RNS Research Grant Award: coin hoards from Palermo

by Antonino Crisà

In February 2016 I made an application to the Royal Numismatic Society to request funds in order to study two coin hoards found in Palermo province during the second half of the nineteenth century. The first eighteenth-century Sicilian coin hoard, discovered at the railway construction site in Cerda (Palermo) (1869), was supposed to be preserved at the Archaeological Museum ‘A. Salinas’. Following an accurate survey in the museum storehouse, the hoard has not been found there. However, I have already published archival records on the Cerda hoard (A. Crisà, ‘An eighteenth-century Sicilian coin hoard from the Termini-Cerda railway construction site (Palermo, 1869)’, American Journal of Numismatics, 26 (2014): 339-62).

I therefore focused all of my research on the second hoard, found at ‘Via Maqueda’ in Palermo (1872). The hoard currently includes 76 silver coins, dated to the sixteenth century and minted in Sicily (scudi, tarì, etc.), Spain (8 reales, 4 reales, etc.) and Malta. Issuers are mostly Charles V (1516-56), Philippus II (1556-98), Jean de la Vallette (1557-68) and Jean Levesque de la Cassiere (1572-81). Antonino Salinas (1841-1914), who was the Museum Director at that time, had supervised the huge construction site at Via Maqueda. He finally acquired the hoard in 1872 and performed preliminary cataloguing, although the hoard is still entirely unpublished.

The hoard is extremely interesting and is certainly worthy of publication. In fact, it sheds new light on the archaeological context, the history of Sicilian archaeology, and coin circulation and hoarding trends in sixteenth-century Sicily.

Philippus II (1556-98), AR 10 tarì, Messina (1571) (inv. 68331, Museo ’Salinas’, Palermo)













I carried out my work in Palermo in stages in September 2016 and 2017, as follows:


1. Palermo Museum: preliminary coin cataloguing: all coins measured, weighed and analysed.


2. Palermo Museum: further coin analysis: all coins studied accurately.

3. Palermo Museum (Archive): archival research: I found 15 crucial records relevant to the hoard discovery.

4. Palermo City Council: archival research at the local historical archive. The institution holds 10 records on the construction site at Via Maqueda.


5. Palermo Museum: lastly, after having obtained a special authorization by the Museum Director Francesca Spatafora, I photographed all of the coin hoard.
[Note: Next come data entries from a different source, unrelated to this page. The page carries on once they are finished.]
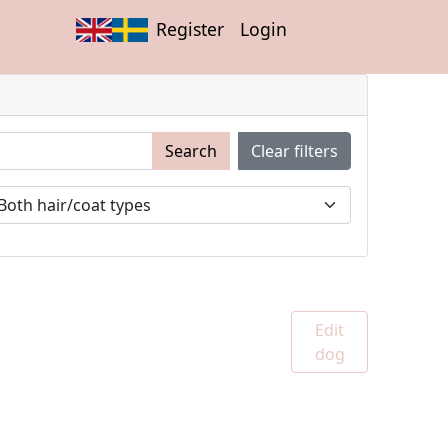
Register
Login
Search
Clear filters
Edit
dog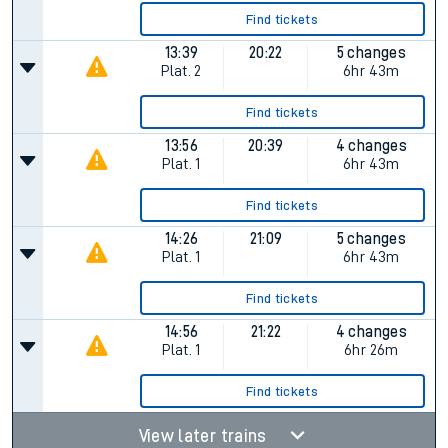
Find tickets
13:39
20:22
5 changes
Plat.
2
6hr 43m
Find tickets
13:56
20:39
4 changes
Plat.
1
6hr 43m
Find tickets
14:26
21:09
5 changes
Plat.
1
6hr 43m
Find tickets
14:56
21:22
4 changes
Plat.
1
6hr 26m
Find tickets
View later trains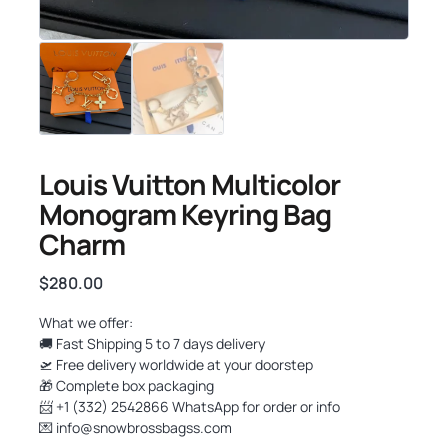
Louis Vuitton Multicolor
Monogram Keyring Bag
Charm
$
280.00
What we offer:
🚚 Fast Shipping 5 to 7 days delivery
🛫 Free delivery worldwide at your doorstep
🎁 Complete box packaging
📨 +1 (332) 2542866 WhatsApp for order or info
💌
info@snowbrossbagss.com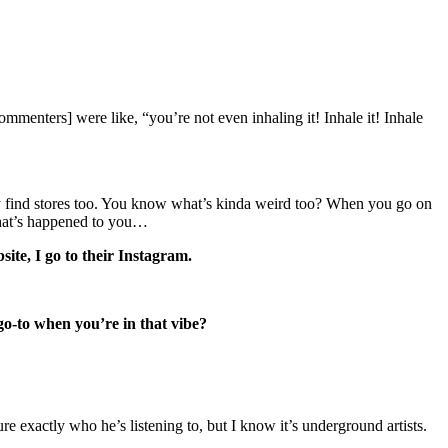
ommenters] were like, “you’re not even inhaling it! Inhale it! Inhale
itely find stores too. You know what’s kinda weird too? When you go on
 that’s happened to you…
site, I go to their Instagram.
 go-to when you’re in that vibe?
ure exactly who he’s listening to, but I know it’s underground artists.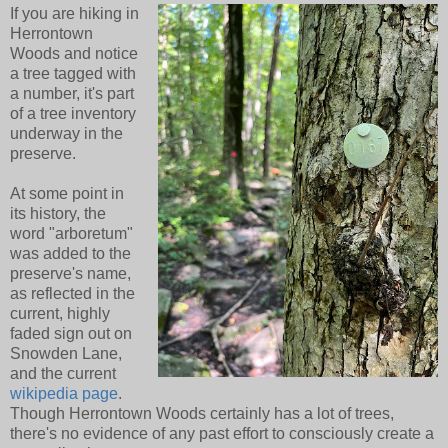
If you are hiking in
Herrontown
Woods and notice
a tree tagged with
a number, it's part
of a tree inventory
underway in the
preserve.
At some point in
its history, the
word "arboretum"
was added to the
preserve's name,
as reflected in the
current, highly
faded sign out on
Snowden Lane,
and the current
wikipedia page
.
Though Herrontown Woods certainly has a lot of trees,
there's no evidence of any past effort to consciously create a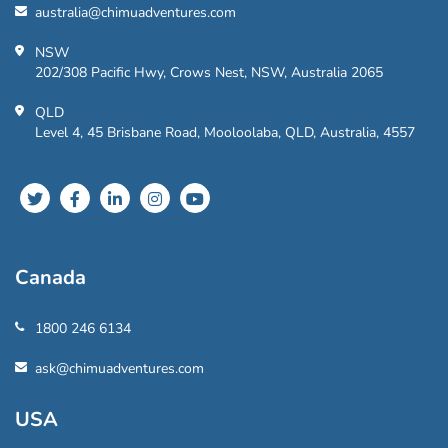
australia@chimuadventures.com
NSW
202/308 Pacific Hwy, Crows Nest, NSW, Australia 2065
QLD
Level 4, 45 Brisbane Road, Mooloolaba, QLD, Australia, 4557
Canada
1800 246 6134
ask@chimuadventures.com
USA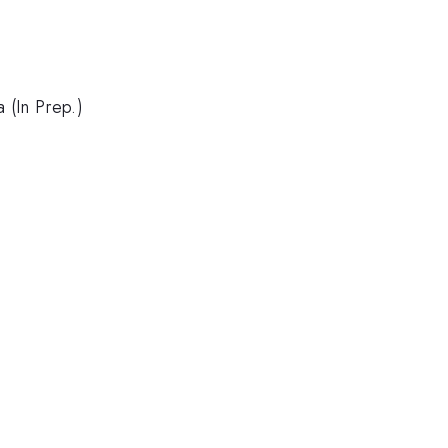
 (In Prep.)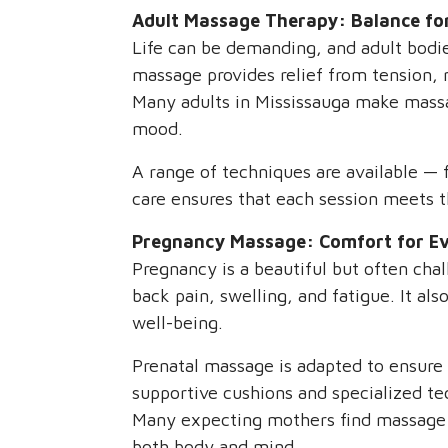
Adult Massage Therapy: Balance fo
Life can be demanding, and adult bodies
massage provides relief from tension, m
Many adults in Mississauga make massage
mood.
A range of techniques are available —
care ensures that each session meets t
Pregnancy Massage: Comfort for Ev
Pregnancy is a beautiful but often ch
back pain, swelling, and fatigue. It al
well-being.
Prenatal massage is adapted to ensure 
supportive cushions and specialized t
Many expecting mothers find massage h
both body and mind.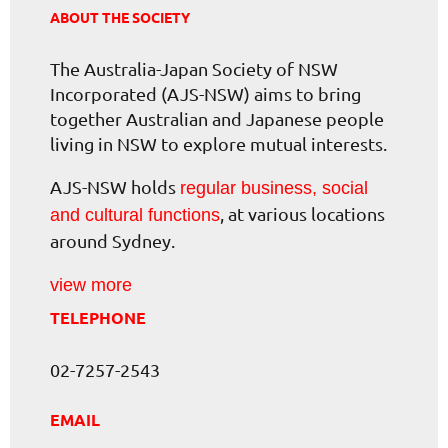
ABOUT THE SOCIETY
The Australia-Japan Society of NSW
Incorporated (AJS-NSW) aims to bring
together Australian and Japanese people
living in NSW to explore mutual interests.
AJS-NSW holds
regular business, social
, at various locations
and cultural functions
around Sydney.
view more
TELEPHONE
02-7257-2543
EMAIL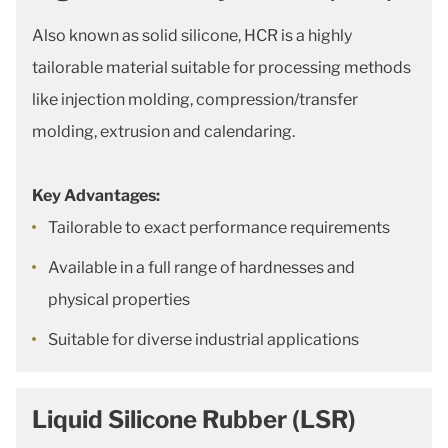
Also known as solid silicone, HCR is a highly
tailorable material suitable for processing methods
like injection molding, compression/transfer
molding, extrusion and calendaring.
Key Advantages:
Tailorable to exact performance requirements
Available in a full range of hardnesses and
physical properties
Suitable for diverse industrial applications
Liquid Silicone Rubber (LSR)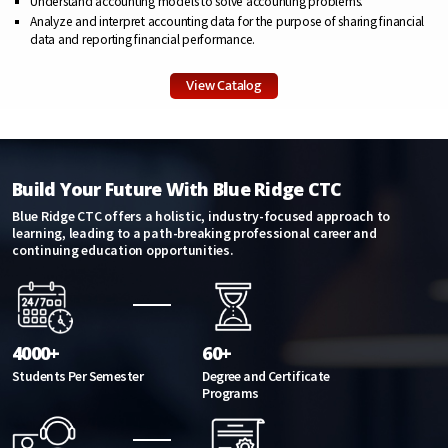
Understand accounting models to solve accounting problems.
Analyze and interpret accounting data for the purpose of sharing financial
data and reporting financial performance.
View Catalog
Build Your Future With Blue Ridge CTC
Blue Ridge CTC offers a holistic, industry-focused approach to
learning, leading to a path-breaking professional career and
continuing education opportunities.
4000+
60+
Students Per Semester
Degree and Certificate
Programs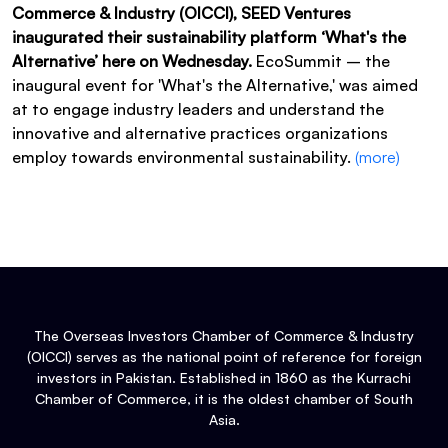
Commerce & Industry (OICCI), SEED Ventures
inaugurated their sustainability platform ‘What's the
Alternative’ here on Wednesday.
EcoSummit – the
inaugural event for 'What's the Alternative,' was aimed
at to engage industry leaders and understand the
innovative and alternative practices organizations
employ towards environmental sustainability.
(more)
The Overseas Investors Chamber of Commerce & Industry
(OICCI) serves as the national point of reference for foreign
investors in Pakistan. Established in 1860 as the Kurrachi
Chamber of Commerce, it is the oldest chamber of South
Asia.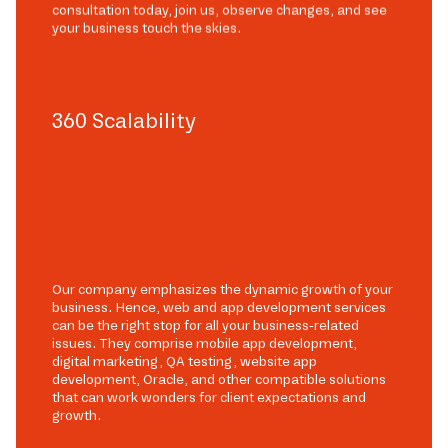
consultation today, join us, observe changes, and see
your business touch the skies.
360 Scalability
Our company emphasizes the dynamic growth of your
business. Hence, web and app development services
can be the right stop for all your business-related
issues. They comprise mobile app development,
digital marketing, QA testing, website app
development, Oracle, and other compatible solutions
that can work wonders for client expectations and
growth.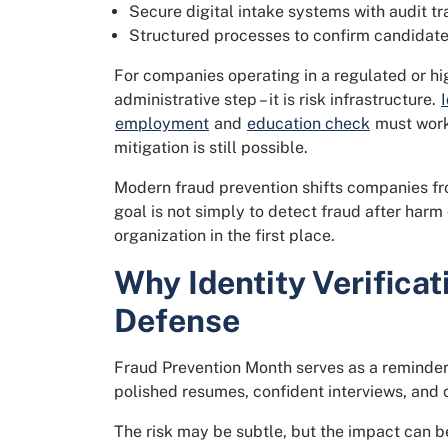
Secure digital intake systems with audit tra
Structured processes to confirm candidate 
For companies operating in a regulated or hig
administrative step – it is risk infrastructure.
employment
and
education check
must work 
mitigation is still possible.
Modern fraud prevention shifts companies fro
goal is not simply to detect fraud after harm 
organization in the first place.
Why Identity Verificati
Defense
Fraud Prevention Month serves as a reminder t
polished resumes, confident interviews, and c
The risk may be subtle, but the impact can be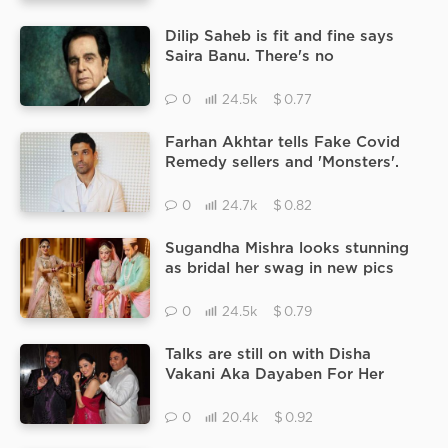
Dilip Saheb is fit and fine says
Saira Banu. There's no
complexation, his situation is
excellent.
$
0
24.5k
0.77
Farhan Akhtar tells Fake Covid
Remedy sellers and 'Monsters'.
$
0
24.7k
0.82
Sugandha Mishra looks stunning
as bridal her swag in new pics
catching the limelight.
$
0
24.5k
0.79
Talks are still on with Disha
Vakani Aka Dayaben For Her
Comeback On Taarak Mehta Ka
Ooltah Chashmah.
$
0
20.4k
0.92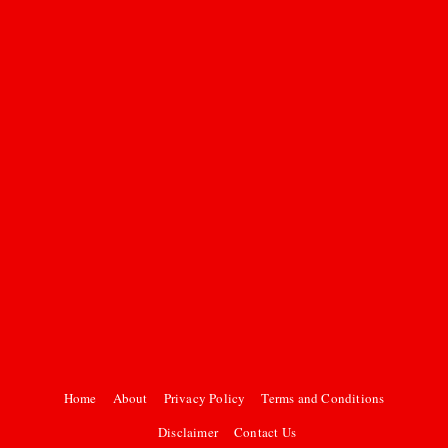
Home
About
Privacy Policy
Terms and Conditions
Disclaimer
Contact Us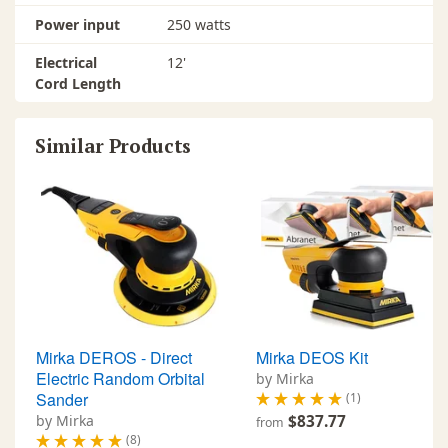
Power input
250 watts
Electrical
12'
Cord Length
Similar Products
Mirka DEROS - Direct
Mirka DEOS Kit
Electric Random Orbital
by Mirka
Sander
(1)
by Mirka
$837.77
from
(8)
Following this promising research, I am currently working on a paper regarding the Via Maqueda Hoard (1872) and all relevant archival records, to be published in an international journal. Documents offer crucial data to reconstruct the hoard’s discovery, its acquisition by the Palermo Museum and the interaction between museum and state authorities dealing with casual archaeological discoveries.

Lastly, I want to thank the Royal Numismatic Society for granting this award, which allowed me to perform my research in Sicily successfully.